In an extended analysis of 306 patients across various tumor types, the objective response rate and toxicity profiles were similar for patients treated with nivolumab. Moreover, the toxicity profile with nivolumab appears to be in line with the already approved checkpoint inhibitor ipilimumab, Geraldine O’Sullivan Coyne, MD, and colleagues from the National Cancer Institute wrote in an accompanying editorial.
“The continued demonstration of promising clinical outcomes with the use of modern immunotherapy strategies such as nivolumab may allow medical oncologists to have raised expectations for patients with metastatic cancer,” Coyne et al wrote. “Current treatment for metastatic solid tumors, apart from rare exceptions such as testicular cancer, remains palliative, but perhaps immune checkpoint inhibitors can be part of a strategy to enhance the number of patients who can enjoy sustained, durable responses.”

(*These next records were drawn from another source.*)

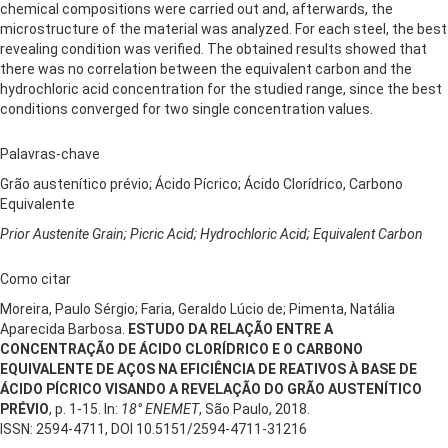
chemical compositions were carried out and, afterwards, the
microstructure of the material was analyzed. For each steel, the best
revealing condition was verified. The obtained results showed that
there was no correlation between the equivalent carbon and the
hydrochloric acid concentration for the studied range, since the best
conditions converged for two single concentration values.
Palavras-chave
Grão austenítico prévio; Ácido Pícrico; Ácido Clorídrico, Carbono
Equivalente
Prior Austenite Grain; Picric Acid; Hydrochloric Acid; Equivalent Carbon
Como citar
Moreira, Paulo Sérgio; Faria, Geraldo Lúcio de; Pimenta, Natália
Aparecida Barbosa.
ESTUDO DA RELAÇÃO ENTRE A
CONCENTRAÇÃO DE ÁCIDO CLORÍDRICO E O CARBONO
EQUIVALENTE DE AÇOS NA EFICIÊNCIA DE REATIVOS À BASE DE
ÁCIDO PÍCRICO VISANDO A REVELAÇÃO DO GRÃO AUSTENÍTICO
PRÉVIO
, p. 1-15. In:
18° ENEMET
, São Paulo, 2018.
ISSN: 2594-4711, DOI 10.5151/2594-4711-31216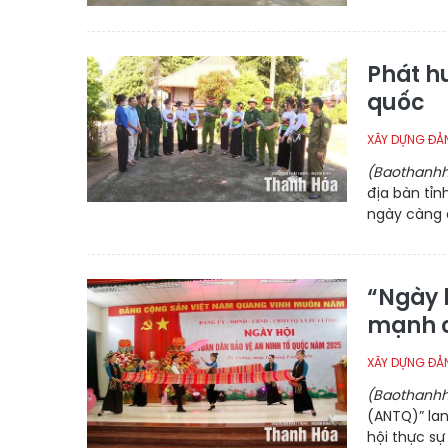
Phát h
quốc
XÂY DỰNG ĐẢ
(Baothanhh
địa bàn tỉn
ngày càng đ
“Ngày 
mạnh c
XÂY DỰNG ĐẢ
(Baothanhh
(ANTQ)” lan
hội thực sự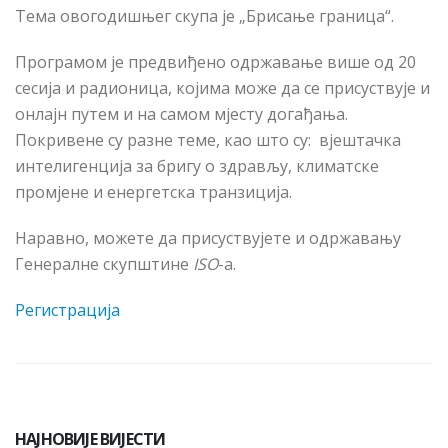
Тема овогодишњег скупа је „Брисање граница“.
Програмом је предвиђено одржавање више од 20
сесија и радионица, којима може
да
се присуств
ује
и
он
лајн
путем и на самом мјесту догађања.
Покривене су разне теме, као што су: вјештачка
интелигенција за бригу о здрављу, климатске
промјене и енергетска транзиција.
Наравно, можете
да
присуств
ујете
и одржавању
Генералне скупштине
ISO
-а.
Регистрација
НАЈНОВИЈЕ ВИЈЕСТИ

Nivolumab is one of a new generation of drugs that releases the brakes on an immune system attack on cancer. The drug blocks PD-1, a protein on immune system T cells that restrains the cell from leading a charge on the tumor. By interfering with PD-1, nivolumab allows the attack to proceed.
Ongoing randomized clinical trials will further assess the impact of nivolumab therapy on survival in patients with metastatic melanoma. Clinical trials are already under way to assess a combined approach with other immune system-based therapies, such as ipilimumab.
Nivolumab is also being studied as treatment for multiple tumors types, including non-small and small cell lung cancer, renal cell carcinoma, hepatocellular carcinoma, hematologic malignancies, triple-negative breast cancer, gastric cancer, and pancreatic cancer.
Rajni Kannan, BS, MS, RN, ANP-BC
Nurse Practitioner
NYU Cancer Institute
NYU Langone Medical CenterNew York, NY
Nivolumab is the newest immunotherapy being studied in metastatic melanoma. In recent years we have seen new novel therapies approved in metastatic melanoma that are changing overall survival in patients who previously had no hope. Immunotherapies such as nivolumab are producing durable responses with minimal toxicities.
It is important for nurses to understand nivolumab’s mechanism of action, for it correlates with the side effect profile and patient’s treatment responses.
Nivolumab is a PD-1 specific antibody. Melanoma cells express PD-L1 on their surface allowing them to prevent detection by the immune system. PD-1 is a protein on the surface of activated T cells. When PD-L1 on melanoma cells attach to PD-1 on T cells, it stops the immune system’s recognition of melanoma cells. This puts the “brakes” on the immune system not allowing for T cells to attack the melanoma cells. Nivolumab, an immune checkpoint inhibitor, works to release the binding of PD-1 to PD-L1 enabling T cells to identify melanoma cells and resume their antitumor activity.
Due to T-cell activation, nivolumab side effects are similar to those seen with ipilimumab. These side effects are immune mediated in nature and are treated with use of systemic corticosteroids for moderate to severe side effects. Early intervention and patient education is the key in management of these immune-mediated side effects. Patients must be educated to report side effects in real time so that prompt interventions can be implemented.